Expression of E-series prostaglandin (EP) receptors and urodynamic effects of an EP₄ receptor antagonist on cyclophosphamide-induced overactive bladder in rats

OBJECTIVE To investigate the expression of four subtypes of E-series prostaglandin (EP₁-EP₄) receptors and the urodynamic effects of an EP₄ receptor antagonist (AH23848) in cyclophosphamide (CYP)-induced overactive bladder (OAB) in rats, as intravesical prostaglandin E₂ (PGE₂) induces OAB via activation of EP receptors and sensitization of afferent nerves. MATERIALS AND METHODS Experimental and control rats were injected with CYP (200 mg/kg, intraperitoneally) or saline, respectively.
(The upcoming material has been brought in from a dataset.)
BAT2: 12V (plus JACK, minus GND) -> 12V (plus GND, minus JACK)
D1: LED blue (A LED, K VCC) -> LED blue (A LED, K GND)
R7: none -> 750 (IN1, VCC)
Continuous cystometrograms (CMGs) were performed 48 h after CYP or saline injection under urethane anaesthesia. AH23848 was given intravenously at doses of 0.01 and 0.1 mg/kg. The bladder was then harvested for histology. Some bladders were harvested for analysis of EP receptors expression by Western blotting without a CMG study. CMG variables (baseline pressure; intercontraction interval [ICI], pressure threshold [PT], contraction amplitude) and histological changes were measured. RESULTS CYP-induced up-regulation of EP ₄ receptor (100% increase) accompanied by detrusor overactivity (ICI 70.5% decrease; PT, 67.7% increase). However, CYP down-regulated EP₁ receptor expression (51.9% decrease), but had no significant effects on the EP₂ and EP₃ receptors. AH23848 significantly extended the ICI in CYP-treated rats but it had no effects on other urodynamic variables or in control rats. CONCLUSIONS Modulation of EP receptors plays a role in CYP-induced OAB. Antagonists to the EP₄ receptor may be a new target for treatment of patients with OAB.